Towards resource-efficient forests: Mixing species changes crown biomass allocation and improves growth efficiency

Abstract

Societal Impact Statement Forests worldwide face significant challenges due to climate change, impacting their health and productivity. In this study, we examined how European beech and Scots pine influence each other's phenology and growth in mixed forests. Our findings indicate that mixing these complementary tree species can increase resource efficiency within forest ecosystems. By leveraging informed species selection, this research highlights the potential for developing knowledge-based, resource-efficient forests. These insights are invaluable for policymakers and forest managers in designing forests that are not only productive but also sustainable and adaptable to evolving environmental conditions.

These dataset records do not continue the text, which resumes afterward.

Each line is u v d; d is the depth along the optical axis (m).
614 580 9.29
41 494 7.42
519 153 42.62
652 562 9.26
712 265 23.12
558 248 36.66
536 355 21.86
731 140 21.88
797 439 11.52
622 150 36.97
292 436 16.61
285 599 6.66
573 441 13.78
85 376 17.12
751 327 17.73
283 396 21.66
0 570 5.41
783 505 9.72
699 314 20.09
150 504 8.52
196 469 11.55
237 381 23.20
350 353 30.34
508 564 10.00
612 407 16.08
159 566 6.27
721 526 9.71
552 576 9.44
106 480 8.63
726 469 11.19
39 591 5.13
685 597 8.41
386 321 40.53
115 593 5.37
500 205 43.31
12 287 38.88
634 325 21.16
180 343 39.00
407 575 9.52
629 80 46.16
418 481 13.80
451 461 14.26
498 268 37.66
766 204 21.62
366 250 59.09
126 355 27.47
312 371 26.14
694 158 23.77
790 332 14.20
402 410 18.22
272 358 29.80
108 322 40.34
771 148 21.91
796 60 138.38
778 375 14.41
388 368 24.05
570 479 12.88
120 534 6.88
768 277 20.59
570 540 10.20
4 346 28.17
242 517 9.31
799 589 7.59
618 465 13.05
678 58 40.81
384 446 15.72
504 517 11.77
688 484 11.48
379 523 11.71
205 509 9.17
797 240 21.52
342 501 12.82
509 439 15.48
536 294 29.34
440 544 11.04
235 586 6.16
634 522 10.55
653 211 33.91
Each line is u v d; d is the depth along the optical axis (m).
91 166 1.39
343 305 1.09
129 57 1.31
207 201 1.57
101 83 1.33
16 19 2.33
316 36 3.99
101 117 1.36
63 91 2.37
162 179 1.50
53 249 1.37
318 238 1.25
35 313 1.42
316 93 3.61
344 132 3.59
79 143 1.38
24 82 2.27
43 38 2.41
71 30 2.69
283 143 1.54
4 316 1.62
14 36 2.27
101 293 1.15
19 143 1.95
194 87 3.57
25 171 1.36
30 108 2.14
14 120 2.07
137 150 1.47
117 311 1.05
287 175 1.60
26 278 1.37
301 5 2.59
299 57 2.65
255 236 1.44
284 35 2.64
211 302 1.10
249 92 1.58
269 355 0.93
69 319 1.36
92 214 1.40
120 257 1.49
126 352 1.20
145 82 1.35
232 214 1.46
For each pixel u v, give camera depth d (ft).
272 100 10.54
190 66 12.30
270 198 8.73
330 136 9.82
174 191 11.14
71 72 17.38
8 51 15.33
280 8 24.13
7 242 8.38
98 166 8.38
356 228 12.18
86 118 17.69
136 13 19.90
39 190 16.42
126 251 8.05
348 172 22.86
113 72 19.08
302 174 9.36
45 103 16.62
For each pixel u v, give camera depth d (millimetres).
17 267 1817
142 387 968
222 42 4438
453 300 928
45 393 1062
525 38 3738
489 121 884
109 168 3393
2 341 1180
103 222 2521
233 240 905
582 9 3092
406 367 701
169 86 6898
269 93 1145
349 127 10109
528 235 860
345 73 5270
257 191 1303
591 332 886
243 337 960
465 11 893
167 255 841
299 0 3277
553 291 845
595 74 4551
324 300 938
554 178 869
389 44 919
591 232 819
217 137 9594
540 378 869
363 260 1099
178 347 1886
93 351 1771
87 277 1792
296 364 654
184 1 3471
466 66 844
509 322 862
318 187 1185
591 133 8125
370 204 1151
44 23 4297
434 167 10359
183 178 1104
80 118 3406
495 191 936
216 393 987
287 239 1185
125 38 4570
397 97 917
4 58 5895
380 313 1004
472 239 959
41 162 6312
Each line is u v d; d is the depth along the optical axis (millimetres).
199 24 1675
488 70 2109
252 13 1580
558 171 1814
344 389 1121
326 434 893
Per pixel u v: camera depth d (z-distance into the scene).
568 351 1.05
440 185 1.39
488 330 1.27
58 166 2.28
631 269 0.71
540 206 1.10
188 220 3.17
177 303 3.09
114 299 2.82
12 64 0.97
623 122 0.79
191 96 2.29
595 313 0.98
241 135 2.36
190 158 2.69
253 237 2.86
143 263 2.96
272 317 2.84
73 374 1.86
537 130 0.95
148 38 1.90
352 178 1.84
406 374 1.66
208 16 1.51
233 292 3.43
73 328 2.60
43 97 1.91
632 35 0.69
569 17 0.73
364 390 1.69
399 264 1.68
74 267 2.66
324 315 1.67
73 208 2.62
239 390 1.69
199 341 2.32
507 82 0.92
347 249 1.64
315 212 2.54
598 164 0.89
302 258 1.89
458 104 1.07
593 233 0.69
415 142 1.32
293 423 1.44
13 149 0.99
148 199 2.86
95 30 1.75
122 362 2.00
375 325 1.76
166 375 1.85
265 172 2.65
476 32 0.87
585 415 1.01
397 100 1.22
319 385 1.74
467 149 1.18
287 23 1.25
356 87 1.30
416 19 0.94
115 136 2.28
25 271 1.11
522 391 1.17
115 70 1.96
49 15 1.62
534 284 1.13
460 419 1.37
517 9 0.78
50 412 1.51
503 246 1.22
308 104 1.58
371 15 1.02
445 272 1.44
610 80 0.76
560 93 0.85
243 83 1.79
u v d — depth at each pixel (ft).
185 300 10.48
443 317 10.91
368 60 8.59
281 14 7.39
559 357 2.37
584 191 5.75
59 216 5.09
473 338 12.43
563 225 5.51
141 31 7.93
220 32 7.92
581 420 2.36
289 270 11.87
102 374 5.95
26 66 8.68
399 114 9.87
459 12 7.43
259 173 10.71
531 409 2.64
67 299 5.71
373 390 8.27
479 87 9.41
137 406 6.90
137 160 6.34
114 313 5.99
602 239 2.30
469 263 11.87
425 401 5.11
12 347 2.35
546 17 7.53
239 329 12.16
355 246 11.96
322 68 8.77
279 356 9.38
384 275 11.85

Summary We investigated the effects of interspecific neighbors on crown morphology and growth efficiency in European temperate forests, specifically focusing on European beech (Fagus sylvatica L.) and Scots pine (Pinus sylvestris L.). Our goal was to determine whether the previously reported overyielding in this mixture is primarily due to improved space-use efficiency and packing density or enhanced resource-use efficiency. Our methodology involved a detailed analysis of 128 individual felled trees. We assessed the effect of intraspecific and interspecific neighbors on stem volume growth, the allometric relationships of tree crowns and their components, and the allocation of branch and leaf biomass along the trees' vertical structure. Our findings demonstrate that interspecific neighbors significantly influence the allometric relationships of tree crowns, especially altering the vertical biomass distribution in European beech. Additionally, we found that interspecific neighbors can significantly enhance the growth efficiency of European beech but not for Scots pine. This research provides valuable insights for enhancing forest growth models and guiding forest management practices. By understanding the critical role of crown biomass allocation and growth efficiency in mixed-species stands, policymakers and forest managers can design forests that are both productive and adaptable to changing environmental conditions. This study emphasizes the importance of species interactions in forest dynamics and bridges theoretical concepts with practical applications.